Cette checklist de nettoyage de l’environnement Exchange après migration couvre les grands axes techniques et organisationnels : audit des connecteurs, suppression propre des rôles serveur, mise à jour du Centre d’administration Exchange, gestion des licences et accompagnement des utilisateurs. Eliadis, partenaire Microsoft spécialisé en infrastructure cloud depuis 2001, vous guide à travers chaque phase post-migration Exchange pour sécuriser définitivement votre transition.
À retenir :
- Le décommissionnement d’Exchange on-premise est essentiel post-migration vers Exchange Online pour éviter des risques sécuritaires et techniques
- Une planification rigoureuse est nécessaire pour définir la portée, vérifier les dépendances, et établir un inventaire complet des objets Exchange
- Après migration, il faut mettre à jour les DNS et supprimer les configurations hybrides pour assurer le bon fonctionnement des e-mails
- Désactiver et nettoyer les connecteurs hybrides et les attributs Exchange dans Active Directory est crucial pour éviter des conflits résiduels
- Un contrôle technique final doit être effectué pour valider les migrations et supprimer les configurations superflues avant désinstallation
- Documenter chaque étape et communiquer la fermeture de l’environnement local est nécessaire pour assurer la conformité et la traçabilité du projet
Préparer le décommissionnement de l’infrastructure Exchange on-premise
Avant de retirer tout serveur Exchange local, une phase de planification structurée est indispensable pour éviter toute interruption de service ou perte de données.

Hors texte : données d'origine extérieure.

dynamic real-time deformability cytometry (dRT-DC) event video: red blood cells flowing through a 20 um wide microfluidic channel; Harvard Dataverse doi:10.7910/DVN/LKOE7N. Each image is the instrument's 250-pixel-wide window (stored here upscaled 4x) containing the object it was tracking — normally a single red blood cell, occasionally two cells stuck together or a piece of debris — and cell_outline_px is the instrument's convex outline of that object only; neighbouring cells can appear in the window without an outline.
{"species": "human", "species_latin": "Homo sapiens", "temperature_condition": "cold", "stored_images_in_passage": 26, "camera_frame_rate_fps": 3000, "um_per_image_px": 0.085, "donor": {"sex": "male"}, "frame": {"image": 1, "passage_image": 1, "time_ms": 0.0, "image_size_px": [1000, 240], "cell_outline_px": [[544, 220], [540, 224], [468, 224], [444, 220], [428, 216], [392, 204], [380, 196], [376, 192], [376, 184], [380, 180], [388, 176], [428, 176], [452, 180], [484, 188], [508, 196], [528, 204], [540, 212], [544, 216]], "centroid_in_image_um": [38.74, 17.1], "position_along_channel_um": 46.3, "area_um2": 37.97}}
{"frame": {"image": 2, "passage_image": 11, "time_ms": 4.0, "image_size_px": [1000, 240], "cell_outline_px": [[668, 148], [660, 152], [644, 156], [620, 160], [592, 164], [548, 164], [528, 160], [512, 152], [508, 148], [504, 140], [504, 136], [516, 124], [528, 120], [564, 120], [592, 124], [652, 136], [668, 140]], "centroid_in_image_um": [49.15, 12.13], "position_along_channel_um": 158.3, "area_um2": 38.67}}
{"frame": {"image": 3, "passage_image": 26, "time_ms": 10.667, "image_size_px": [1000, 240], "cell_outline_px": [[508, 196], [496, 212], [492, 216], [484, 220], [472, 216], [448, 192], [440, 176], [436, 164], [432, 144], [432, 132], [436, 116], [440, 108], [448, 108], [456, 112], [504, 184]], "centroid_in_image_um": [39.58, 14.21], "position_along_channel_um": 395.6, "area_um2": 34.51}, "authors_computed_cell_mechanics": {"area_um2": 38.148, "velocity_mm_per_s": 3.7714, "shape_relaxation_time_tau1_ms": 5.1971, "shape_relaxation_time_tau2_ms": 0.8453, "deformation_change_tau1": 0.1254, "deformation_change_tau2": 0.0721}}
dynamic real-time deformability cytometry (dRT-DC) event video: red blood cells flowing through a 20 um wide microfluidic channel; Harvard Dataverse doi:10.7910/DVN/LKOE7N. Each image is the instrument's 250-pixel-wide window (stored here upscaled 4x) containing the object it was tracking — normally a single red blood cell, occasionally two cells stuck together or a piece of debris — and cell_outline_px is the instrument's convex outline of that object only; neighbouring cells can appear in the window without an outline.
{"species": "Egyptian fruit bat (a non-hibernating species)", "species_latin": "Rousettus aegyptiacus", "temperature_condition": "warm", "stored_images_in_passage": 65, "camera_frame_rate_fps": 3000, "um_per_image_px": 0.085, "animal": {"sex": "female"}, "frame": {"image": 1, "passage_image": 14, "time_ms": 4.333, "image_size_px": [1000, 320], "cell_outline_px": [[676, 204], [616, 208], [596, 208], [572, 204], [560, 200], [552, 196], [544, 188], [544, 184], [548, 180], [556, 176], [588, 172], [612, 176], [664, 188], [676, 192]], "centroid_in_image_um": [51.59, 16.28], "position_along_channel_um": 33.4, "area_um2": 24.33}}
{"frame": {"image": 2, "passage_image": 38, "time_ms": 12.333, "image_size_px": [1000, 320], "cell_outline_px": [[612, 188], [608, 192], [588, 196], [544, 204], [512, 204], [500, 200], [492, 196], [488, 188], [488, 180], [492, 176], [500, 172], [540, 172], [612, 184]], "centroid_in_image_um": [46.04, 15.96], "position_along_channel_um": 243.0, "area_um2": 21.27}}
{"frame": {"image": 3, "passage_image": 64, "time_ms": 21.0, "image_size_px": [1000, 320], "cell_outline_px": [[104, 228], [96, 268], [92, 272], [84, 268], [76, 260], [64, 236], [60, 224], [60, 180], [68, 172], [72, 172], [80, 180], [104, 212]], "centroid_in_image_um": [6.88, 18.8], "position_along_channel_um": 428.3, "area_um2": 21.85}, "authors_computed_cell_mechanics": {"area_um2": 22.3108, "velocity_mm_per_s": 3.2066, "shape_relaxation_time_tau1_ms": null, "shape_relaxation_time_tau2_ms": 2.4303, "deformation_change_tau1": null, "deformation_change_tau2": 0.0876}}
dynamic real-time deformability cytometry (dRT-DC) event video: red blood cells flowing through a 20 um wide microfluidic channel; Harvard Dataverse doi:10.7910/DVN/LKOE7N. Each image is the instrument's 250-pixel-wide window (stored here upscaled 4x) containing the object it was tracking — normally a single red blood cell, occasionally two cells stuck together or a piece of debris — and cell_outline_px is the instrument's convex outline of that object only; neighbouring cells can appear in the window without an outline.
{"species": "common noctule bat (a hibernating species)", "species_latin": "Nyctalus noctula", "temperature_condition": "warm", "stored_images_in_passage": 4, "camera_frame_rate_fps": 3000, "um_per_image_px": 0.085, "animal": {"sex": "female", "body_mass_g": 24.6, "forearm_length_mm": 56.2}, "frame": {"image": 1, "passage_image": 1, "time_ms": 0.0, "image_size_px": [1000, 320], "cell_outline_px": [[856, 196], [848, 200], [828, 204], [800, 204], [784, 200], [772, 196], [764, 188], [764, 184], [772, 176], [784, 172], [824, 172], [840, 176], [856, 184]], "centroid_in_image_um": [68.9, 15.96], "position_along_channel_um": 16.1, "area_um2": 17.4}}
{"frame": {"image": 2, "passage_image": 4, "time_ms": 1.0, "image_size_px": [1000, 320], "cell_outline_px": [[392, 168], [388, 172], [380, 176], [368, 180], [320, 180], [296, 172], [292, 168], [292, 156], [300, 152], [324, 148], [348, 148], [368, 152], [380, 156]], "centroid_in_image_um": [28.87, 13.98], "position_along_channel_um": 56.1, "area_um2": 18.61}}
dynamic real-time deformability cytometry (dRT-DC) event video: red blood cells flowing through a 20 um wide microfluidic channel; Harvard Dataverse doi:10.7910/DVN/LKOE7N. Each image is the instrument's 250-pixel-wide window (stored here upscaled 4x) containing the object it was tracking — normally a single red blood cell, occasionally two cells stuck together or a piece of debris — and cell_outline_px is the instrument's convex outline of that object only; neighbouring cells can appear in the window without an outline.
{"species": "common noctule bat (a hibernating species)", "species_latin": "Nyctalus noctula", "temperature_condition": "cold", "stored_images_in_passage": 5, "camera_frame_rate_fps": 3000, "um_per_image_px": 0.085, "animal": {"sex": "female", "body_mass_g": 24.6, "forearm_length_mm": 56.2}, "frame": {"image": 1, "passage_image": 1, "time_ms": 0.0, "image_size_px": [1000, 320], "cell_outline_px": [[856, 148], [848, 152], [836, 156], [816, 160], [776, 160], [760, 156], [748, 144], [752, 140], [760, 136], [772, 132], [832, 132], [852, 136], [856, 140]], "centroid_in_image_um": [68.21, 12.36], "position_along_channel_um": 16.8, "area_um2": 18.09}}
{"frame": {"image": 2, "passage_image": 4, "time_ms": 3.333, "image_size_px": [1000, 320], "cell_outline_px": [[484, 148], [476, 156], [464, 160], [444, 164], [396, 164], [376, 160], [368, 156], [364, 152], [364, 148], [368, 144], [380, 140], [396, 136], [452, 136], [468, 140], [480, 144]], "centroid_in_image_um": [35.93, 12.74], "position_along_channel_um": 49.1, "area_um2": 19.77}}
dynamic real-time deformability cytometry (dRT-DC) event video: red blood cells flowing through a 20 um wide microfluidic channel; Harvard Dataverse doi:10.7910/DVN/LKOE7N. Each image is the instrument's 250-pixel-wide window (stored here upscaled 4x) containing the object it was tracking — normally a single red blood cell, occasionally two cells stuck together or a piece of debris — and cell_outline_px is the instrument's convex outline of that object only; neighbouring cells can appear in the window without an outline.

Cette étape conditionne directement la réussite du décommissionnement complet.
Définir les prérequis et la portée du décommissionnement
La première action consiste à formaliser le périmètre exact de l’opération : quels serveurs sont concernés, quels rôles Exchange sont encore actifs (transport, accès client, boîte aux lettres), et quelles dépendances existent avec d’autres systèmes. Il convient notamment de vérifier l’état d’Azure AD Connect, dont la synchronisation devra être désactivée à une étape ultérieure avant toute désinstallation. Selon Microsoft, le décommissionnement Exchange on-premises doit en effet être effectué après désactivation de la synchronisation et désinstallation complète du logiciel (Source : Microsoft — 2025-12-19). Cette exigence impose de planifier rigoureusement l’ordre des opérations dès la phase de préparation. Les équipes d’Eliadis recommandent également de documenter les flux de messagerie entrants et sortants encore potentiellement routés via l’infrastructure locale.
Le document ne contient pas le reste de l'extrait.